Tuesday, January 10, 2012

Lots of Bread


My house smells so good. There’s nothing like the smell of baking bread. Even if you don’t want to eat the bread, it’s worth baking it just so you can experience the aroma.
I’m testing recipes for my cookbook and my daughter Liz is coming in from California tomorrow morning: two perfect excuses to bake bread, lots of it.
The braided challah really does taste as good as it looks and Liz has already made me promise to make challah French toast. She asked me to text her some pictures of the bread so she could tantalize her friends. I think my children’s friends were able to smell the French toast from across town. Somehow, when I was frying the French toast, kids just started showing up.
That’s the way it was when we lived in our big old house with its commercial range: kids just showed up. Sometimes they stayed for dinner and sometimes they stayed overnight. When we were doing construction on our house, the contractor asked how many children we had. “Every day the total is different,” he said, “and where do they all come from?”
Food was always the centerpiece of our lives. We tried to have dinner together most nights--dinner provided a forum for communication. Every night we had school reports: the kids told us what they had done that day. The reports were graded, but I don’t remember how old they were when they figured out that everyone got the same grade.

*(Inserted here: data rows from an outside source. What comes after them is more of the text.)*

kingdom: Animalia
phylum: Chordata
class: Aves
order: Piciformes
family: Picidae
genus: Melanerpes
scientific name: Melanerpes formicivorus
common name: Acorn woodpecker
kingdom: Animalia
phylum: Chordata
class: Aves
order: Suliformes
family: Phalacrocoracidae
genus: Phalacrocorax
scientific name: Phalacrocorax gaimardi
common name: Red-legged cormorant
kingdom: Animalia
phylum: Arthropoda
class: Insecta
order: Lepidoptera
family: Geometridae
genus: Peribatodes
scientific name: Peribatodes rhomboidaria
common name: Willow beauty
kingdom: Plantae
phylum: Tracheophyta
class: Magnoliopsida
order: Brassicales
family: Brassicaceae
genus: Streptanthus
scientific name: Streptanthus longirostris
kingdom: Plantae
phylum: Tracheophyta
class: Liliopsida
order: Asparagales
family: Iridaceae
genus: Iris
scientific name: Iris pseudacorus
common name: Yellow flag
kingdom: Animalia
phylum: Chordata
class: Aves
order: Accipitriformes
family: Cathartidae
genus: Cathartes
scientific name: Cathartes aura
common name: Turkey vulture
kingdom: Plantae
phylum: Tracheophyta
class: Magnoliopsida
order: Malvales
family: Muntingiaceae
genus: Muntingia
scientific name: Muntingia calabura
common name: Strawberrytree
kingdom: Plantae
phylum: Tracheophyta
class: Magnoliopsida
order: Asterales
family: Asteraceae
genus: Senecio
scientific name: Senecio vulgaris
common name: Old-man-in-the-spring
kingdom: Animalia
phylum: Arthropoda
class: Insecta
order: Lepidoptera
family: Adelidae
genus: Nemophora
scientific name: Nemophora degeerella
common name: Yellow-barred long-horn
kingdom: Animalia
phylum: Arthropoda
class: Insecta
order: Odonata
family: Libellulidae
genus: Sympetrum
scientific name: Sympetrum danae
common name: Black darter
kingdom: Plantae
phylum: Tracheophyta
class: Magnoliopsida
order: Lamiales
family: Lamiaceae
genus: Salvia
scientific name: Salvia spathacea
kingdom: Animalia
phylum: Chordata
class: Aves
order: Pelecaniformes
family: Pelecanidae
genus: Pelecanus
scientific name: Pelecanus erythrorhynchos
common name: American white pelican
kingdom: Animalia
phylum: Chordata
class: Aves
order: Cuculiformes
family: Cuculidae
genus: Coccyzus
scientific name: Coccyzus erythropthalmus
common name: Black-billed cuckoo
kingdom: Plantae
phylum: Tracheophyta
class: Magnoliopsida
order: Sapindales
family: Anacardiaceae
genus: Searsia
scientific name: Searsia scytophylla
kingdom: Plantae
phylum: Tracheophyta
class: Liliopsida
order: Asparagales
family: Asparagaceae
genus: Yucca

Dinner may be the twenty first century’s missing link. Even if the family eats together, kids come to the table with their cell phones, video games, and ipods. I might have been mean with all my rules, but our dinners proceeded without interruption: no phones, no TV, no leaving the table until everyone was finished eating. And everyone was expected to come to dinner when called. We started eating regardless of the attendance tally and sometimes the tardy kid didn’t find much food left. Hunger is a good teacher; no one came late more than a few times.
Now I’m working on a cookbook that will include food for everyone, including the dogs. My children are grown and have homes of their own, but they still remember the busy dinners at our house and I know they can smell the bread. Let cooking for the dogs and baking dog biscuits awaken your family to the fun you can have cooking and eating together, dogs included.